• **INFORMATION SHOWN**:
════════

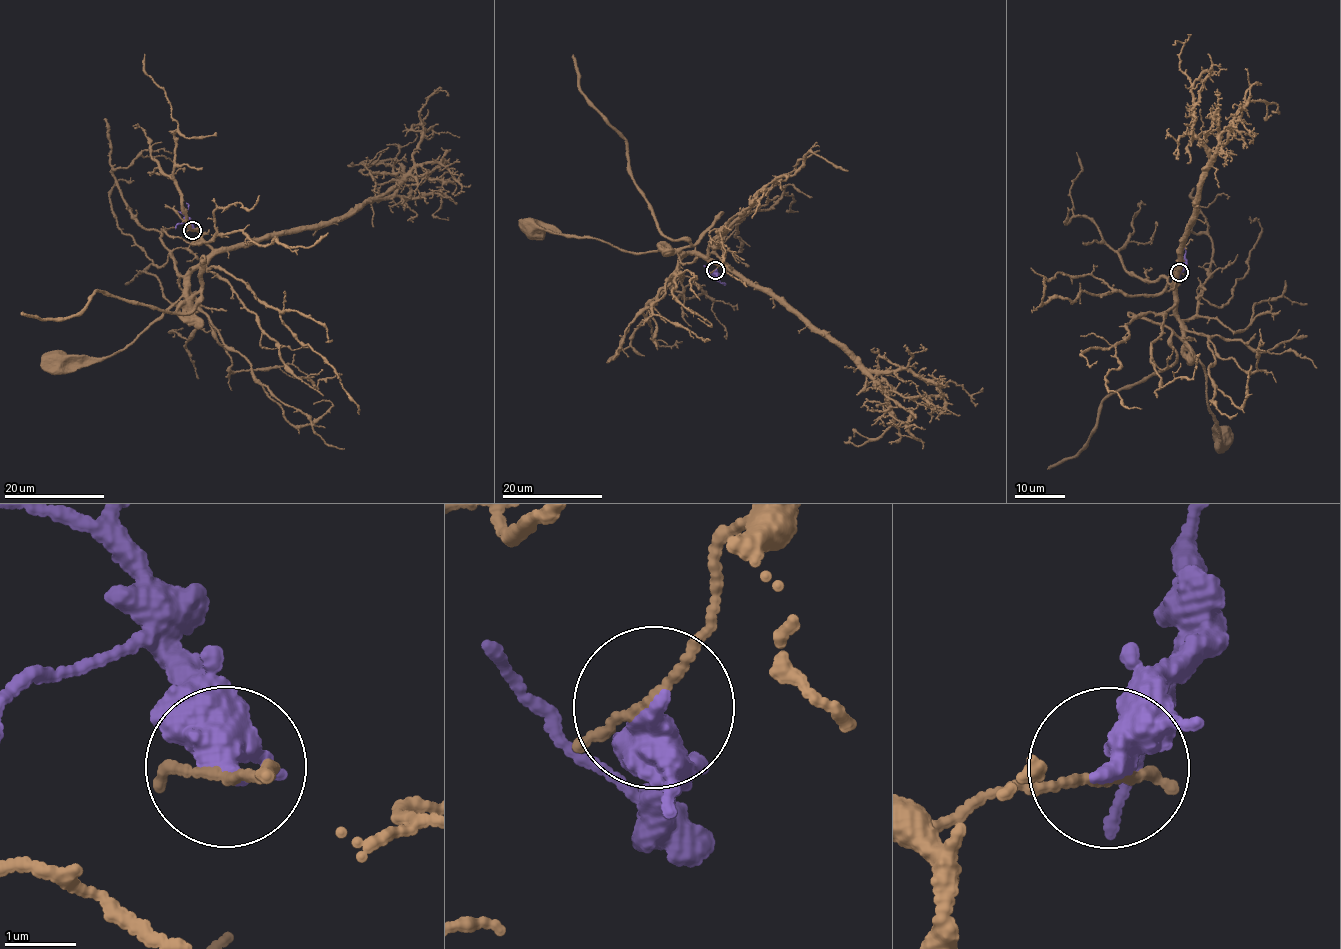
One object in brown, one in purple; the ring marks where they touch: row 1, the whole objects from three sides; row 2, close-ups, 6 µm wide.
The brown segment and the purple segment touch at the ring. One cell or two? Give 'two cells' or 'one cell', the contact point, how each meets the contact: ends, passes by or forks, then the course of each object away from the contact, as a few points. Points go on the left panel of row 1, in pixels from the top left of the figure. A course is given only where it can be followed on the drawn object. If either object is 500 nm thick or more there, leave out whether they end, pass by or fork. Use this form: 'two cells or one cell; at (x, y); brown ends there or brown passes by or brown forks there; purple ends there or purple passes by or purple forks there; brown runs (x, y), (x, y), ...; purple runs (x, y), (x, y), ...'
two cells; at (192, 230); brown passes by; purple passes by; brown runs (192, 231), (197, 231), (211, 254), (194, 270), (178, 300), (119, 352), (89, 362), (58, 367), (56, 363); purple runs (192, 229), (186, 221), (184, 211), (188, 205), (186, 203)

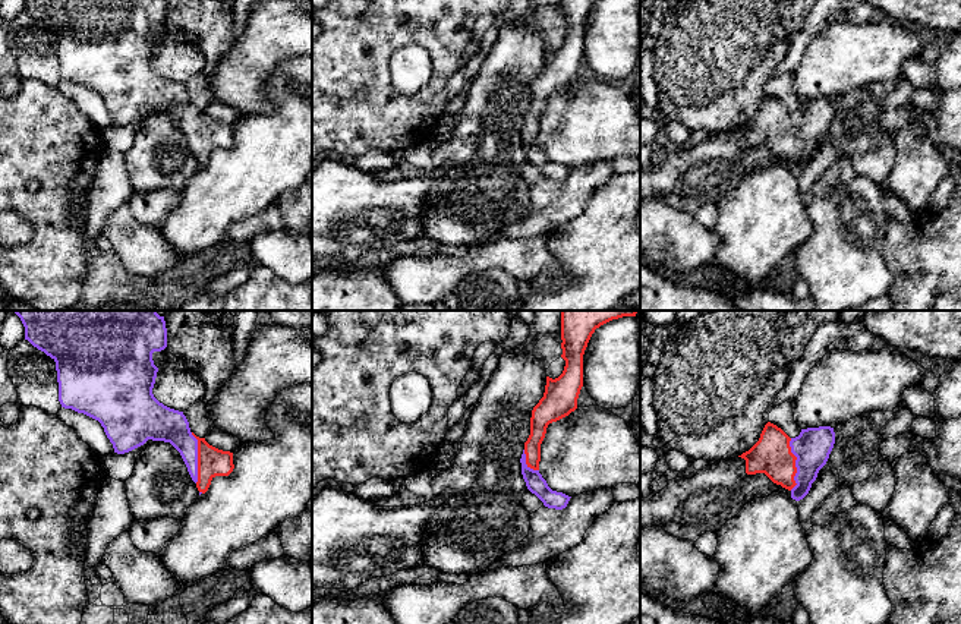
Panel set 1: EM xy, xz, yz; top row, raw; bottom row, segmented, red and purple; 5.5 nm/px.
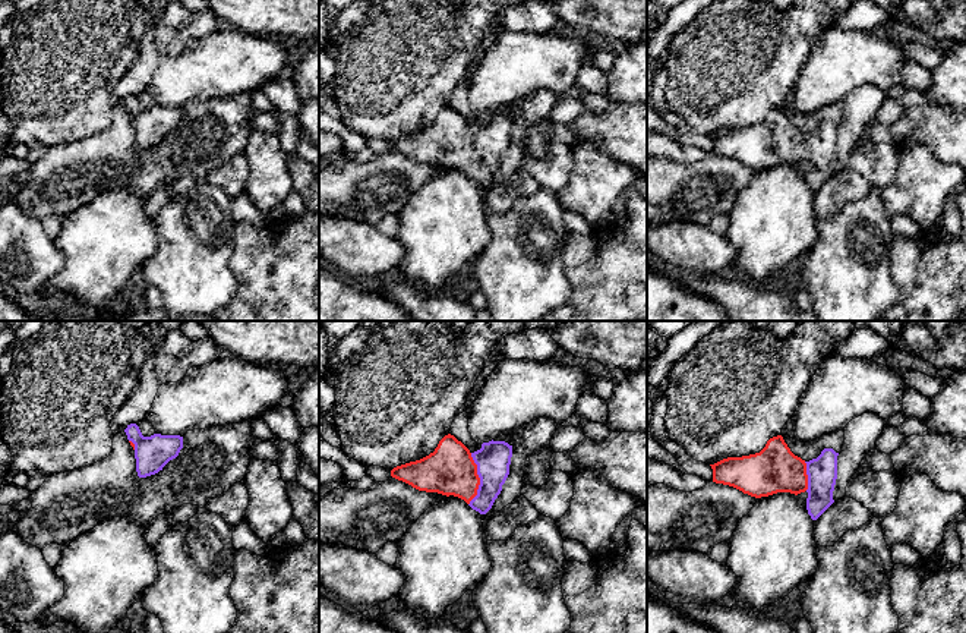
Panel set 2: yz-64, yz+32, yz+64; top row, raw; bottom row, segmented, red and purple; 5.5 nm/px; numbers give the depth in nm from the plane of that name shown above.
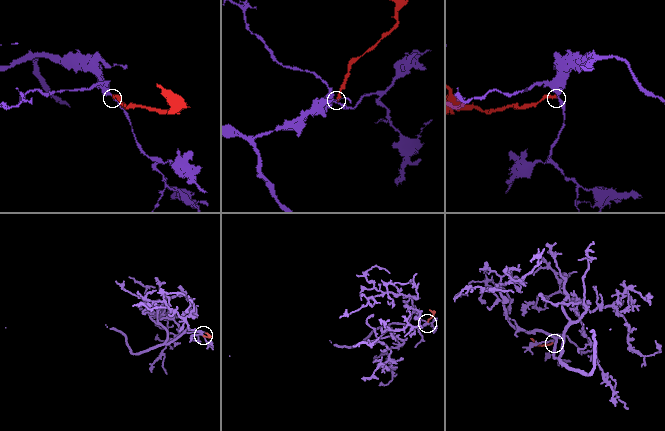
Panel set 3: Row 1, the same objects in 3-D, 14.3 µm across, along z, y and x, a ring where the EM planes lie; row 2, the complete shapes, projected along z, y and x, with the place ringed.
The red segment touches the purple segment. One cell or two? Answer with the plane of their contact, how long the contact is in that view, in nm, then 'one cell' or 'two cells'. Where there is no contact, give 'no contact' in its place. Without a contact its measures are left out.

════════

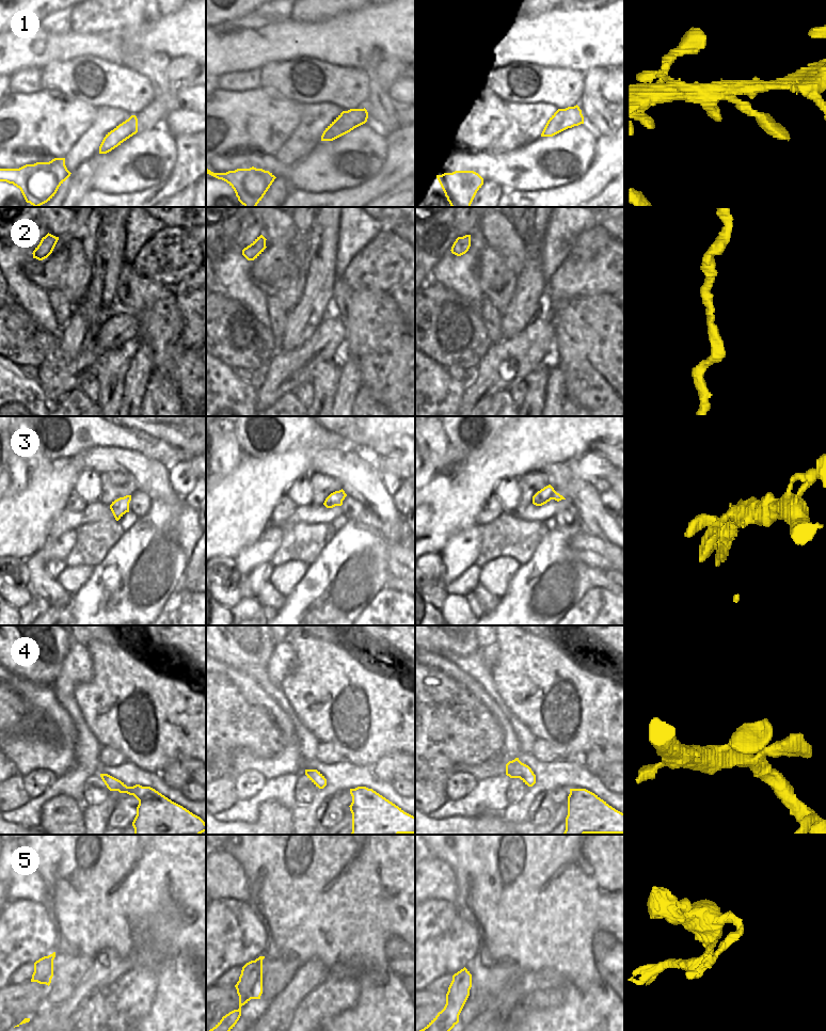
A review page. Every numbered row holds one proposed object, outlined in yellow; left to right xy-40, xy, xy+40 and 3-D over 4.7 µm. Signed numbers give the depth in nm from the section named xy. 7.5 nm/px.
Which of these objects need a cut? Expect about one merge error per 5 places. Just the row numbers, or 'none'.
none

════════

Lines from the one above containing "One object in" down to the one containing "The red segment" should be transcribed exactly, with both ends kept and no pictures.

• **RESPONSE BELOW**:
One object in brown, one in purple; the ring marks where they touch: row 1, the whole objects from three sides; row 2, close-ups, 6 µm wide.
The brown segment and the purple segment touch at the ring. One cell or two? Give 'two cells' or 'one cell', the contact point, how each meets the contact: ends, passes by or forks, then the course of each object away from the contact, as a few points. Points go on the left panel of row 1, in pixels from the top left of the figure. A course is given only where it can be followed on the drawn object. If either object is 500 nm thick or more there, leave out whether they end, pass by or fork. Use this form: 'two cells or one cell; at (x, y); brown ends there or brown passes by or brown forks there; purple ends there or purple passes by or purple forks there; brown runs (x, y), (x, y), ...; purple runs (x, y), (x, y), ...'
two cells; at (192, 230); brown passes by; purple passes by; brown runs (192, 231), (197, 231), (211, 254), (194, 270), (178, 300), (119, 352), (89, 362), (58, 367), (56, 363); purple runs (192, 229), (186, 221), (184, 211), (188, 205), (186, 203)

Panel set 1: EM xy, xz, yz; top row, raw; bottom row, segmented, red and purple; 5.5 nm/px.
Panel set 2: yz-64, yz+32, yz+64; top row, raw; bottom row, segmented, red and purple; 5.5 nm/px; numbers give the depth in nm from the plane of that name shown above.
Panel set 3: Row 1, the same objects in 3-D, 14.3 µm across, along z, y and x, a ring where the EM planes lie; row 2, the complete shapes, projected along z, y and x, with the place ringed.
The red segment touches the purple segment. One cell or two? Answer with the plane of their contact, how long the contact is in that view, in nm, then 'one cell' or 'two cells'. Where there is no contact, give 'no contact' in its place. Without a contact its measures are left out.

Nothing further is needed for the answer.